Now, before we go any further, it's worth pointing out that the hackers (a research team from China's Keen Security Lab), have worked closely with Tesla to patch the vulnerability already. But it does throw into relief the new security issues that networked cars face.
By connecting the car to a dodgy Wi-Fi hotspot, the Keen team were able to exploit the car's dashboard web browser, giving them control of everything from the sun roof and entertainment system to, most worryingly, the car's brakes.
Bringing new meaning to remote control cars
The hackers didn't even have to be nearby to pull off the attack, instead gaining access to the car from 12 miles away.
You can see the team discussing what they pulled off in the video below:
Tesla patched the problem within 10 days of being notified, and stated that the conditions needed to pull it off were so narrow that Tesla owners need not panic.
"The issue demonstrated is only triggered when the web browser is used, and also required the car to be physically near to and connected to a malicious wifi hotspot," Tesla said in a statement.

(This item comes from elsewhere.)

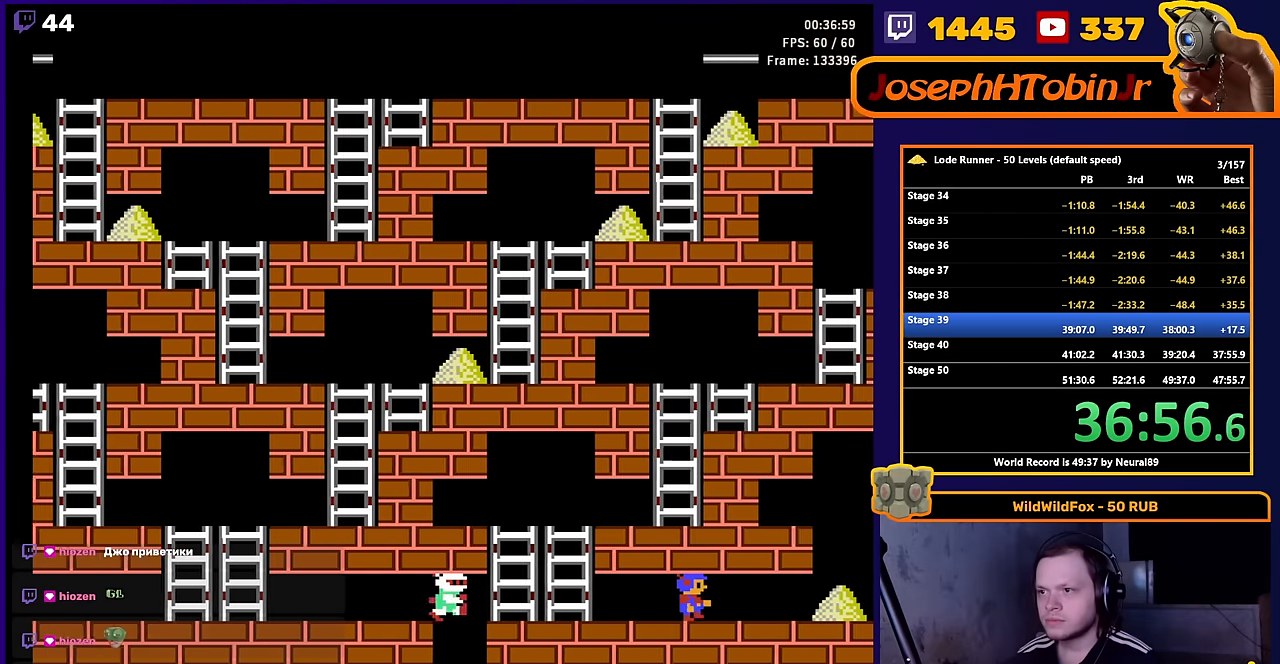
{"buttons": ["DPAD_RIGHT"], "events": []}
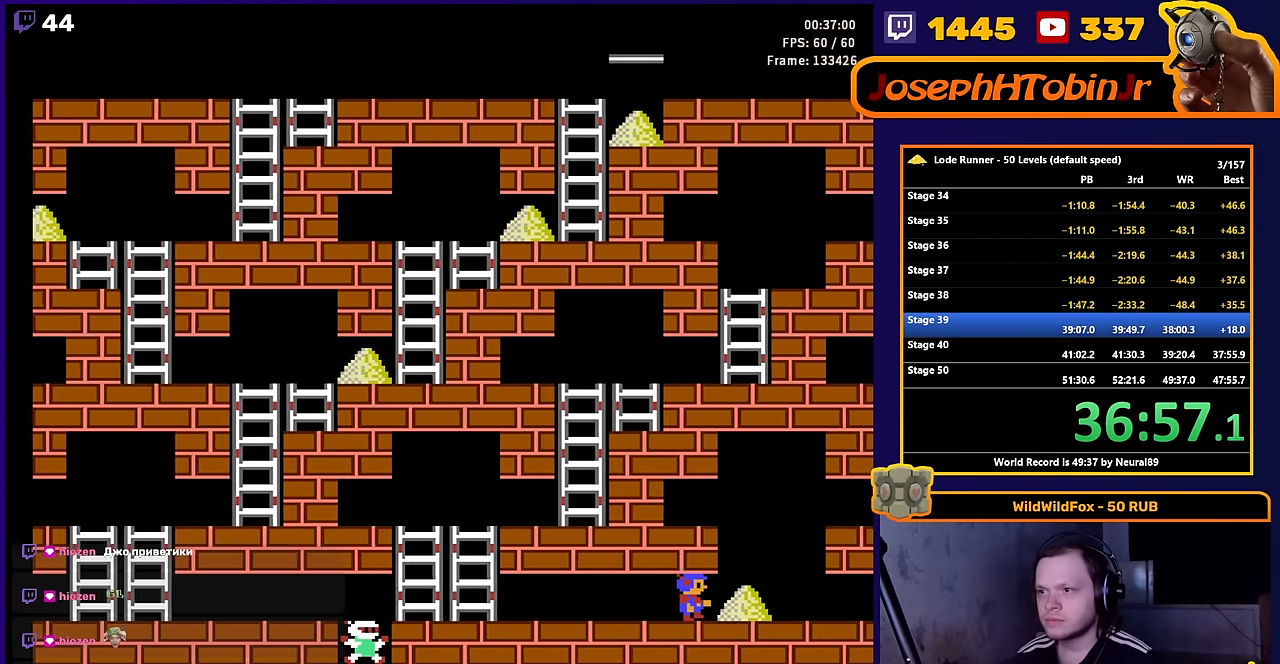
{"buttons": ["DPAD_LEFT"], "events": [[317, "DPAD_RIGHT", "up"], [317, "DPAD_UP", "down"], [333, "DPAD_LEFT", "down"], [333, "DPAD_UP", "up"]]}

"Our realistic estimate is that the risk to our customers was very low, but this did not stop us from responding quickly."
It's reassuring to see Tesla take a pro-active approach in partnering up with the research team, which will hopefully help prevent any future nasty hacks of this nature from occurring. Still, it doesn't bear thinking about what could have happened should this exploit have been discovered by a more nefarious group first.